■ **Required actions**
[A] According to the text on reporting and parsing measurement uncertainty, why does the GUM discourage the fourth reporting scheme, the one using the ± symbol?
[B] The text on reporting and parsing measurement uncertainty shows a Boost Spirit parser built from several named rules. List each rule and the part of the quantity it parses.

===== Exercise text

The BIPM (Bureau International des Poids et Mesures) is the international authority on measurement units and uncertainty. The Joint Committee for Guides in Metrology (JCGM), dependent on the BIPM together with other international standardisation bodies, maintains two fundamental guides in metrology: the VIM (“The International Vocabulary of Metrology – Basic and General Concepts and Associated Terms”) and the GUM (“Evaluation of Measurement Data – Guide to the Expression of Uncertainty in Measurement”). The latter defines four ways of reporting standard uncertainty. For example, if we are reporting a nominal mass $$m_S$$ of 100 g with some uncertainty $$u_c$$:

1. $$m_S$$ = 100.02147 g, $$u_c$$ = 0.35 mg; that is, quantity an uncertainty are reported separatedly, and thus they may be expressed in different units.
2. $$m_S$$ = 100.02147(35) g, where the number in parentheses is the value of $$u_c$$ referred to the corresponding last digits of the reported quantity.
3. $$m_S$$ = 100.02147(0.00035) g, where the number in parentheses is the value of $$u_c$$ expressed in the unit of the reported quantity.
4. $$m_S$$ = (100.02147 $$\pm$$ 0.00035), where the number following the symbol $$\pm$$ is the value of $$u_c$$ in the unit of the reported quantity.

The second scheme is the most compact one, and it is the default reporting mode in the errors package. The fourth scheme is also supported given that it is a very extended notation, but the GUM discourages its use to prevent confusion with confidence intervals.

In the same lines, the BIMP also publishes the International System of Units (SI), which consist of seven base units and derived units, many of them with special names and symbols. Units are reported after the corresponding quantity using products of powers of symbols (e.g., 1 N = 1 m kg s-2).

## Parsing quantities

The problem of reading and parsing quantities with errors and units depends on the reporting scheme used. Let us consider errors first. If 1) is used, then quantities and uncertainties are reported in separate columns. Therefore, special parsing is not necessary, and we can simply combine the columns:

library(quantities)

"  d,derr
1.02,0.05
2.51,0.01
3.23,0.12")

errors(df$d) <- df$derr
df$derr <- NULL df ## # A tibble: 3 x 1 ## d ## <[(err)]> ## 1 1.02(5) ## 2 2.51(1) ## 3 3.2(1)  Then, units can be added with units, or both operations may be done at the same time with the quantities method. So far, so good. Problems begin when errors are reported following 2), 3) or 4): df <- readr::read_csv( " d 1.02(5) 2.51(0.01) 3.23 +/- 0.12") df ## # A tibble: 3 x 1 ## d ## <chr> ## 1 1.02(5) ## 2 2.51(0.01) ## 3 3.23 +/- 0.12  ### A flexible errors parser The first thing that came to my mind to address the problem above was regex. But obviously a solution based on regular expressions would be slow, monolithic and hard to develop and maintain. Then I took a look at the excellent readr package for some inspiration. There, I became aware of the existence of Boost Spirit, which is an amazing library for building parsers. I gave it a try, and the resulting parser was something like the following: bool r = boost::spirit::qi::phrase_parse( first, last, -char_('(') >> ( LHS_ || RHS_ ) >> -err_ >> -char_(')') >> -exp_, boost::spirit::ascii::space );  where LHS_, RHS_, err_ and exp_ are Spirit rules to parse the left-hand side, right-hand side, the error and the exponent of the quantity respectively (see the full code here). Unfortunately, this flexibility and easiness comes at a cost, and such rules are extremely slow to instantiate. As an example, parsing a vector of length 1 million took 25 seconds in my computer. I found it very obscure to debug and optimise, so I decided to change my approach. The new implementation, inspired again by the numeric parser implemented in readr, is based on a deterministic finite automaton (DFA), which is not only very fast, but extremely flexible. It can be used as follows: parse_errors(df$d)

==========
===== Data section

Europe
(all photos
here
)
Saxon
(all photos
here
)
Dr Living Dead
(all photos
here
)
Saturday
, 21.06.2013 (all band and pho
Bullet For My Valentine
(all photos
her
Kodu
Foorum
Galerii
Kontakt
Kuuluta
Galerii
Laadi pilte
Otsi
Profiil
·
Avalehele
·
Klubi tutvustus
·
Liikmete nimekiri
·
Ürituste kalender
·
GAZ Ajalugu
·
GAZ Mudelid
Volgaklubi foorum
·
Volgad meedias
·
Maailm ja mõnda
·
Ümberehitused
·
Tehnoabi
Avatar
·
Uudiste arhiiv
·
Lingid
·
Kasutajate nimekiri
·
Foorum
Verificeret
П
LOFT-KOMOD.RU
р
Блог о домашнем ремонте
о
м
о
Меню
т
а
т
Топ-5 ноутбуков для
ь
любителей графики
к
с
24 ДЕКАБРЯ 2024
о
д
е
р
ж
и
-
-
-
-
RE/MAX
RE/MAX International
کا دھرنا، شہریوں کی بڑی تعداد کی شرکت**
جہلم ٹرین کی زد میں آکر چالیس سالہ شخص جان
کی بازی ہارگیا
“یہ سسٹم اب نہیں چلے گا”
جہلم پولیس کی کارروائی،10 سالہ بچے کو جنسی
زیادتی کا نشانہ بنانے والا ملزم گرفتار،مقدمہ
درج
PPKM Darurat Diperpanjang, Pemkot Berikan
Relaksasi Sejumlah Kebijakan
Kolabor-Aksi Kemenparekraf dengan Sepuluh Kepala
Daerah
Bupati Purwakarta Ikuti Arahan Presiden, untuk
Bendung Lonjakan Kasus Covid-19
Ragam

==========

■ **Expected outputs**
[A] The GUM discourages the ± notation to prevent confusion with confidence intervals. The errors package still supports it because it is a very widespread notation.

[B]
- LHS_: the left-hand side
- RHS_: the right-hand side
- err_: the error
- exp_: the exponent